I feel it’s important for any Diabetic out there or anyone who is reading this to know that there is a lot of trial and error with diabetes. Everyone’s diabetes and everyone’s body is different so you need to learn from your own experiences with food, exercise, stress and so on as to how your body reacts. My top 3 tips would be:
- Always test! I can’t emphasise enough how important it is to check your blood sugar regularly. If you don’t know, test. If you think you know, test anyway!
- Try to eat healthily. It’s something everyone has heard thousands of times and are probably sick of hearing. For us diabetics, it’s very important. Diet is an indispensable tool toward anyone’s diabetes management. Of course you can have a balanced diet and treat yourself to the foods you love but for the most part, try to eat cleanly. Avoiding sugary, unhealthy foods and sticking to the good stuff will reduce the risk of hypos and high blood sugar. It will benefit you in the long run.
- Don’t eat carbs after a certain time at night. One of the things that annoys me the most about diabetes is waking up with high blood sugars. There is nothing more frustrating than having a great workout in the evening, a good post workout meal and heading to bed only to wake up with a high reading. What I found works well for me is to stop eating carbs about 2-3 hours before bed so my bloods have time to settle and I have the chance to correct any hypos/hypers before I nod off.

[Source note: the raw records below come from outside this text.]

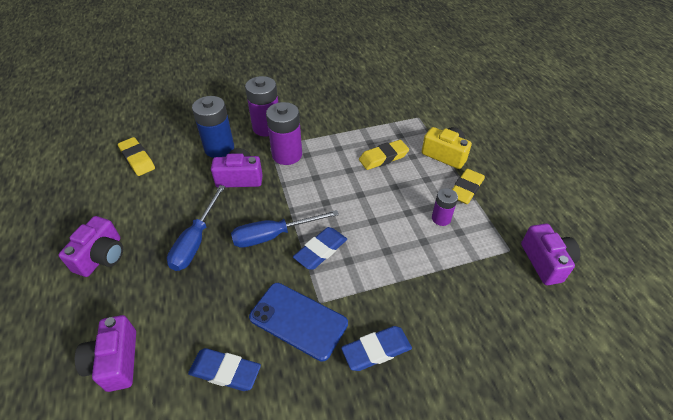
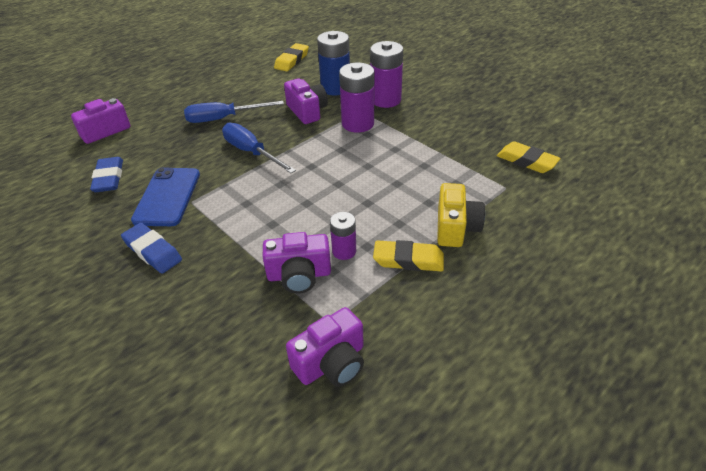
camera: 65 degrees right, 5 degrees down
(101, 256) = (187, 88): purple camera -> purple camera (299, 275)
(321, 251) = (249, 183): blue eraser -> none
(383, 157) = (407, 182): yellow eraser -> yellow eraser (526, 161)

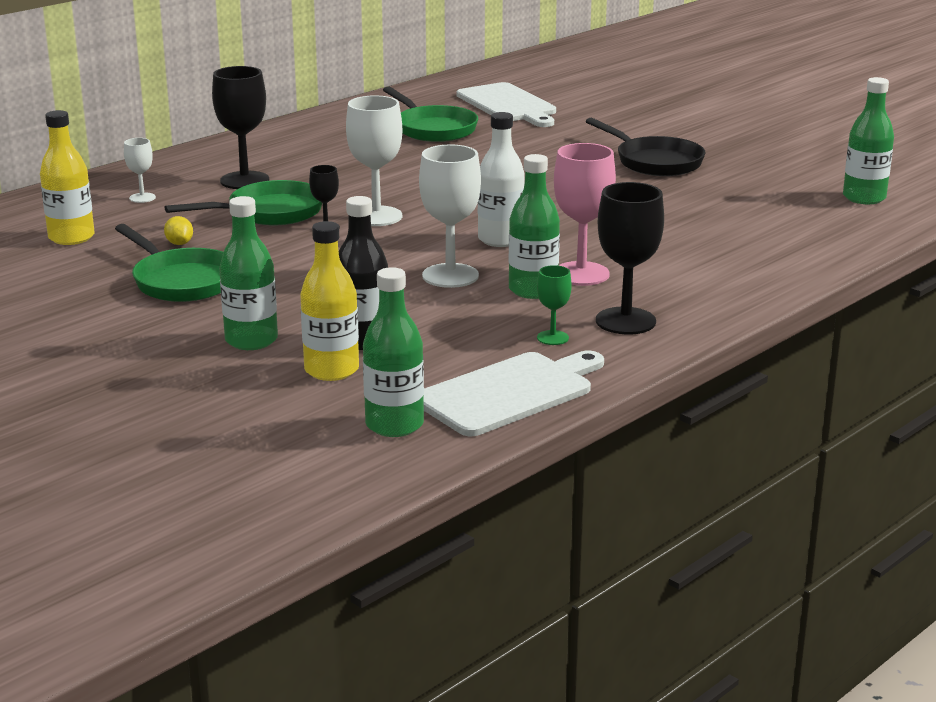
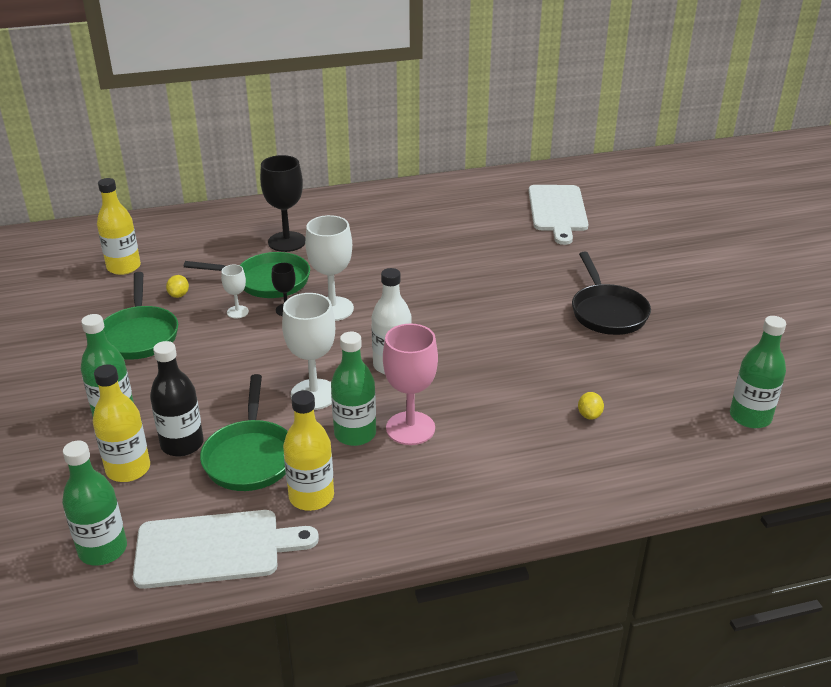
camera: 30 degrees right, 10 degrees up
(142, 198) = (206, 240): white goblet -> white goblet (237, 312)
(433, 129) = (473, 223): green pan -> green pan (250, 457)
(552, 338) = (311, 497): green goblet -> yellow bottle
(625, 321) = (385, 499): black goblet -> none
(731, 228) = (589, 415): none -> yellow lemon

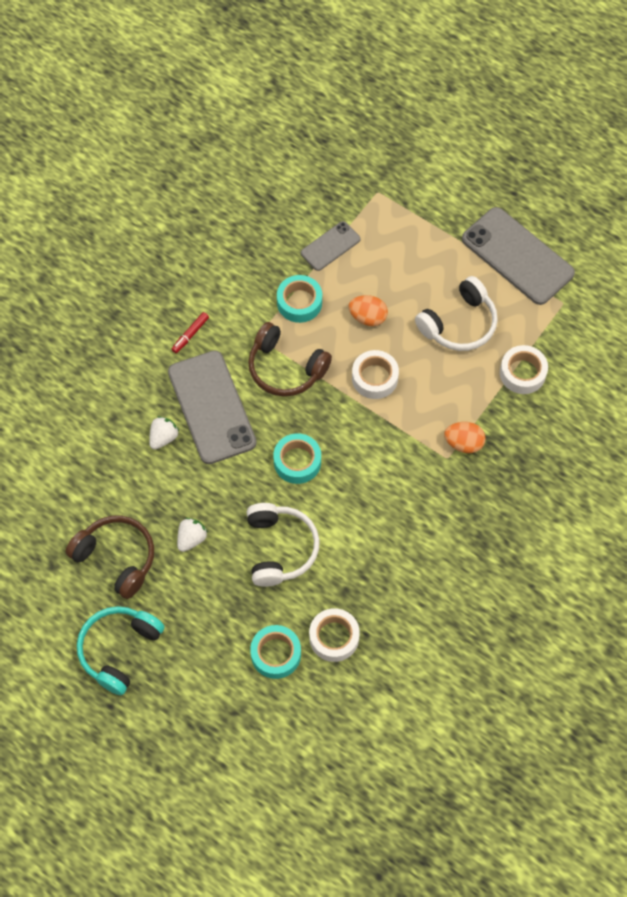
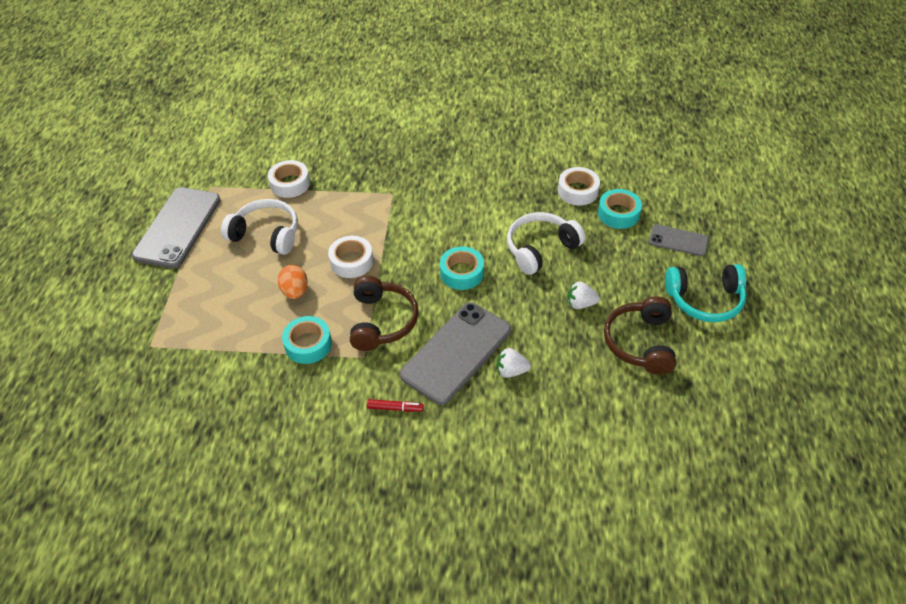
camera: 120 degrees left, 15 degrees down
(330, 246) = (232, 351): grey phone -> grey phone (678, 240)
(463, 443) = (373, 190): orange egg -> none

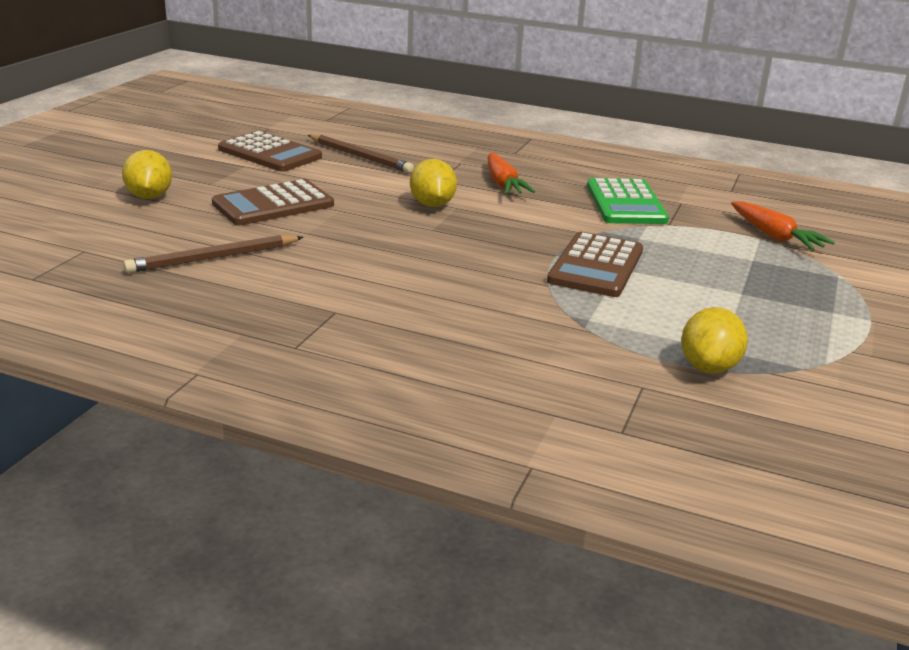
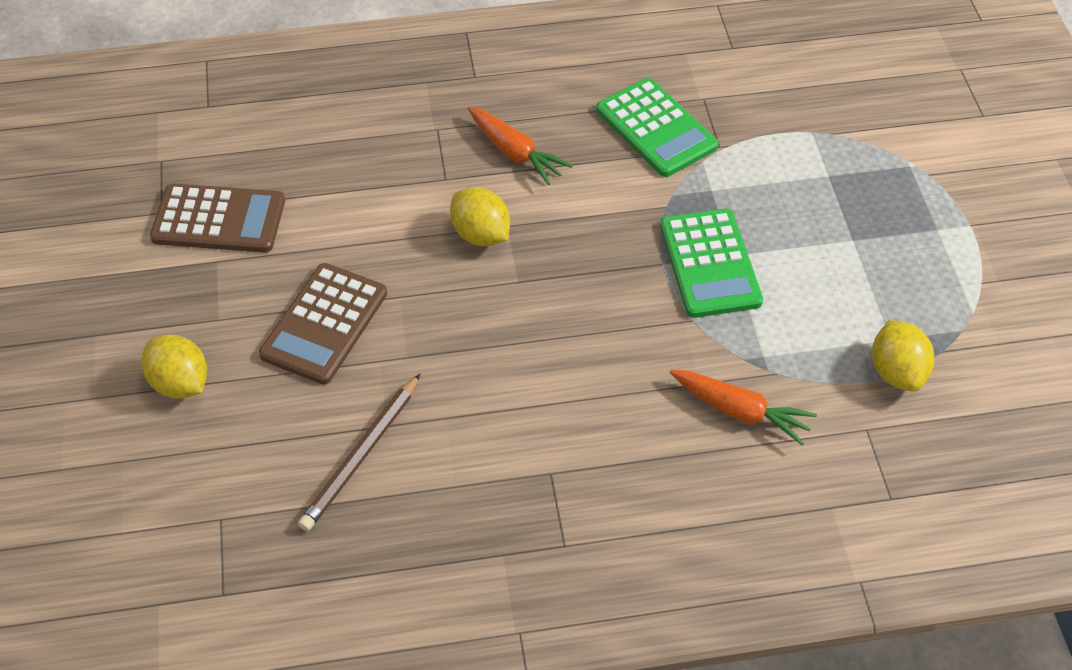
camera: 30 degrees left, 25 degrees up
(360, 156) = (323, 173): brown pencil -> none
(596, 266) = (710, 264): brown calculator -> green calculator
(774, 236) = (821, 120): orange carrot -> orange carrot (740, 411)

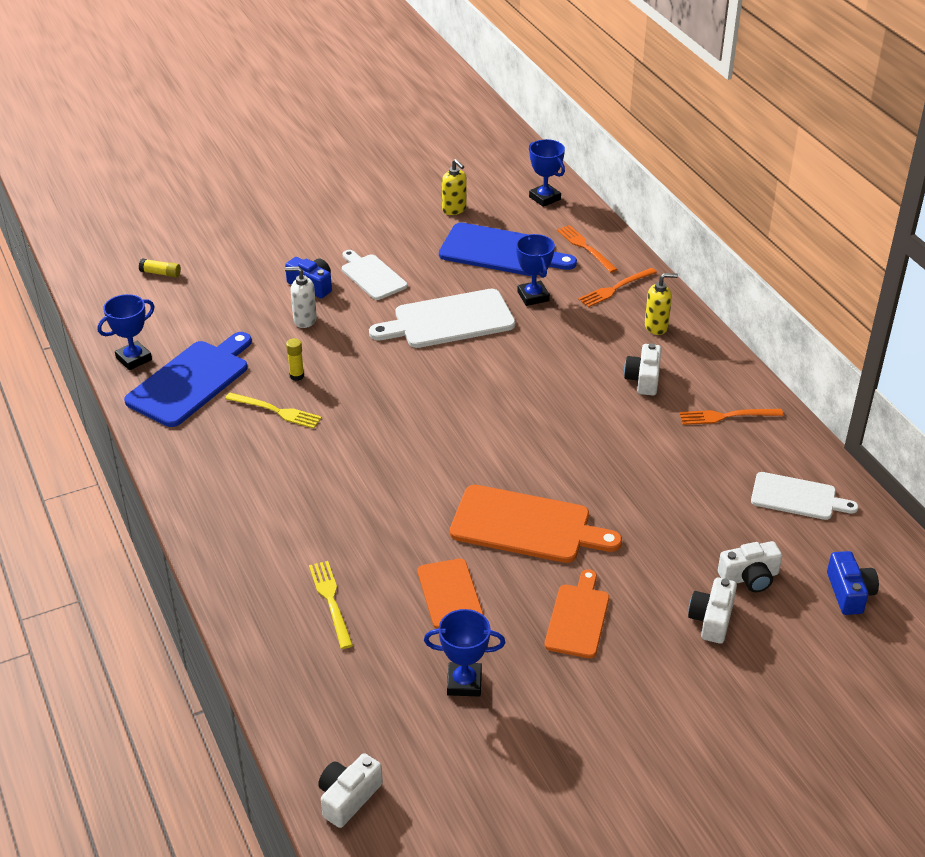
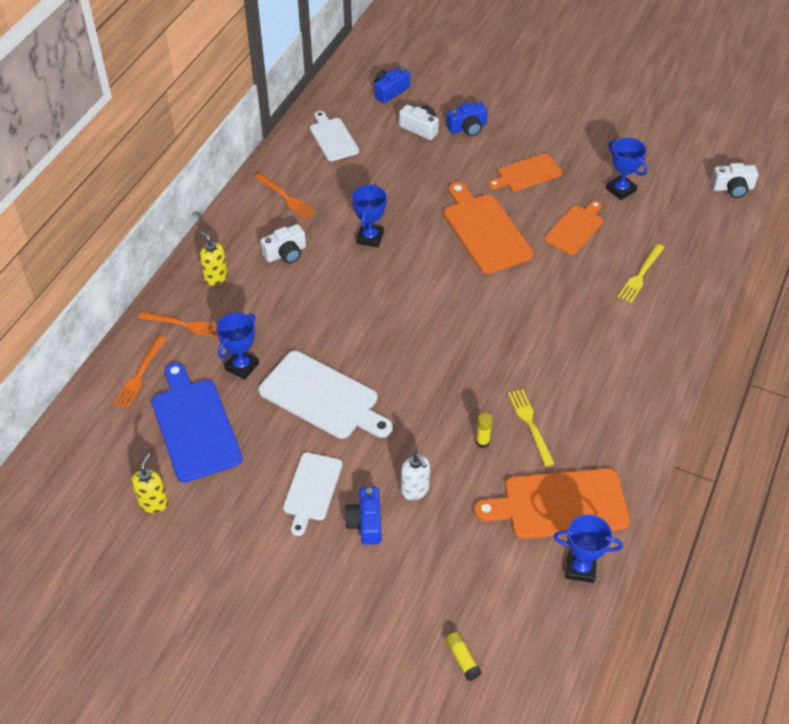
camera: 130 degrees left, 10 degrees up
(191, 381) = (560, 505): blue cutting board -> orange cutting board
(545, 198) = (78, 448): blue trophy -> blue trophy (370, 237)
(712, 619) = (467, 128): white camera -> blue camera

Q.Biggest fitness myth dispelled?
I really dislike all these ‘six pack quick’, ‘fast track abs’ and ‘ab blaster’ fads. Getting a six pack and becoming lean doesn’t happen overnight. It’s important that people realise you bring out your abs by building them up and losing body fat. You can’t train your abs 5 times a week and lose the body fat around your waist area. You need to train your abs like any other body part to gain muscle and size and you need to be in a caloric deficit for an extended period of time to reduce your body fat percentage. You lose fat from all areas of your body, not just one particular part. Generally, though, we carry most of our body fat around our midsection. Just be consistent and disciplined, it will eventually budge!
Q.What is the single best piece of mind-set advice you could give someone who’s been newly diagnosed with diabetes?
I remember when I was first diagnosed it was a huge shock. I didn’t know how to react and I barely knew anything about diabetes as a condition. Initially, it’s quite daunting and is a lot to take in. What helped me come to terms with it, and reassured me that it wasn’t the end of the world, was something one of the diabetic nurses said to me. She said, ‘diabetes is like stirring a pot’. What she meant by this was that it’s not something that will take over your life. You can live a normal, healthy life, do anything you want to do and travel anywhere you want to go. Behind it all, you just need to keep an eye on your diabetes. Keep stirring the pot!